(Work to complete)
1. Answer these questions using the Edinburgh comments:
(a) What rise in daily mean temperature over the next century would make Edinburgh the same as London is today?
(b) Which road is described as the most dangerous in Scotland?
(c) What distance does one commenter suggest so councillors can make the round trip in an EV without stopping to recharge?
2. Copy out part of the Edinburgh comments word for word. Begin at the words "Make that 45" and stop after the words "Councillors only, mind.".

(Page extract)
It is all very baffling, if Edinburgh were to have say 2C increase in the daily mean temperature over the next century it would be the same as London is today.
I had a look at desmog’s list of ‘climate sceptics’. It’s a very long list with many highly qualified people. Wikipedia pulled their list when they realised that the more names it contained the more it supported the sceptics. Maybe desmog will do the same – or maybe not because they have taken a lot of money for it. I started writing to them to ask them to add me to the list, and then I thought … no it’s a waste of time because no-one reads their nonsense.
Wikipedia, I think, is still a cesspool of “climate” misinformation and nonsense. I can’t say because I no longer read any material about such issues on those pages. No donations going that way either. When it is all rewritten in a non-biased way, wake me.
Russell remarks in the ‘History of Western Philosophy’ that as the Roman Empire crumbled in the late 300s and early 400s, the finest minds of the time, such as St Augustine, were spending their energies preoccupied with arriving at the exact definition of when virginity had or had not been preserved.
One would have thought the folks in Edinburgh have enough to worry about, high drug deaths, failing education systems, poverty… but what they think is their urgent priority is this thing they call climate justice, which is somehow impaired by people putting up ads for cruise ships.
In other parts of the Scottish forest politicians are focusing on the importance of keeping puberty blockers freely available to children and allowing male rapists who say they are women to be incarcerated in women’s prisons. That is, they still are supporting self identification of gender and treating gender as sex, and rejecting the Cass Report. They are preventing improvements to the A9, the most dangerous road in Scotland and perhaps in Europe. Improving it would condone driving, and we have to think about climate justice don’t you know.
Go figure.
I hope it also bans councillors from travelling more than 30 miles from Edinburgh. They’re the ones pushing this nonsense, they should be the ones that set the proper example.
I wonder how long they would do that before trying to change the rules?
Make that 45 miles so they can make the round trip in an EV without stopping to recharge and only in the summer.
EV – which is made, and transported to Scotland, using – you guessed it – Fossil Fuels.
No – 6 and two-thirds miles, – far enough to far there and back in a day.
Councillors only, mind.
Auto
True, why should some people be allowed to pollute visual space just to manipulate others?
“pollute visual space”
Yet that is what you post here for.
A visual advertisement of your fascist totalitarian.

(Record extracts)
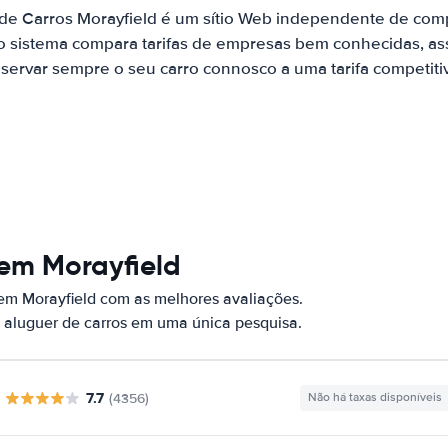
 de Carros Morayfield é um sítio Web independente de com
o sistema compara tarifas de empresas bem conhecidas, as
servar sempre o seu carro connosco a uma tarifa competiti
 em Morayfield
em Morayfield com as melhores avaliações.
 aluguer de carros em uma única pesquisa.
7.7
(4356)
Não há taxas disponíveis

* * *

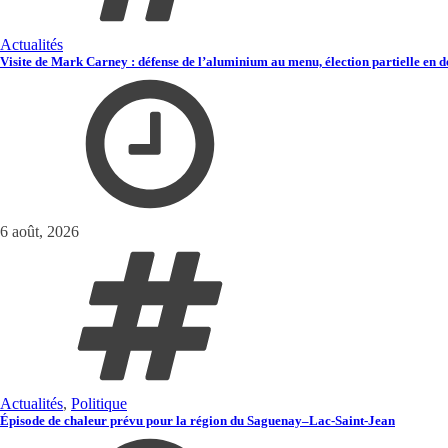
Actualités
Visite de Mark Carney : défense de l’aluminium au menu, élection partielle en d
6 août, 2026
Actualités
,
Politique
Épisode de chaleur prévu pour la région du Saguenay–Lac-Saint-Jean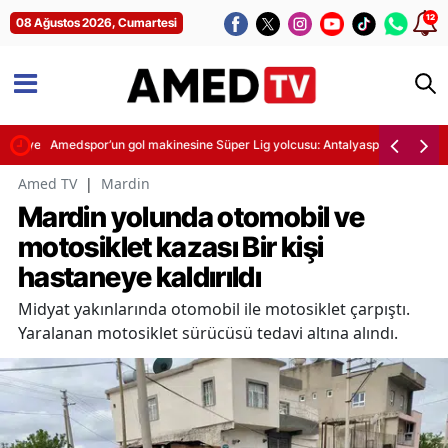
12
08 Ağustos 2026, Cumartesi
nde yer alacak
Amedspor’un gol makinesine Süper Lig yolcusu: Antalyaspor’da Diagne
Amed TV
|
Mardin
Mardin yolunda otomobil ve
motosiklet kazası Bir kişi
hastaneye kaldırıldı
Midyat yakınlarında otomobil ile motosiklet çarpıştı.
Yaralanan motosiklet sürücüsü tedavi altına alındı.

(Answer section)
1.
(a) 2C
(b) The A9
(c) 45 miles

2.
Make that 45 miles so they can make the round trip in an EV without stopping to recharge and only in the summer.
EV – which is made, and transported to Scotland, using – you guessed it – Fossil Fuels.
No – 6 and two-thirds miles, – far enough to far there and back in a day.
Councillors only, mind.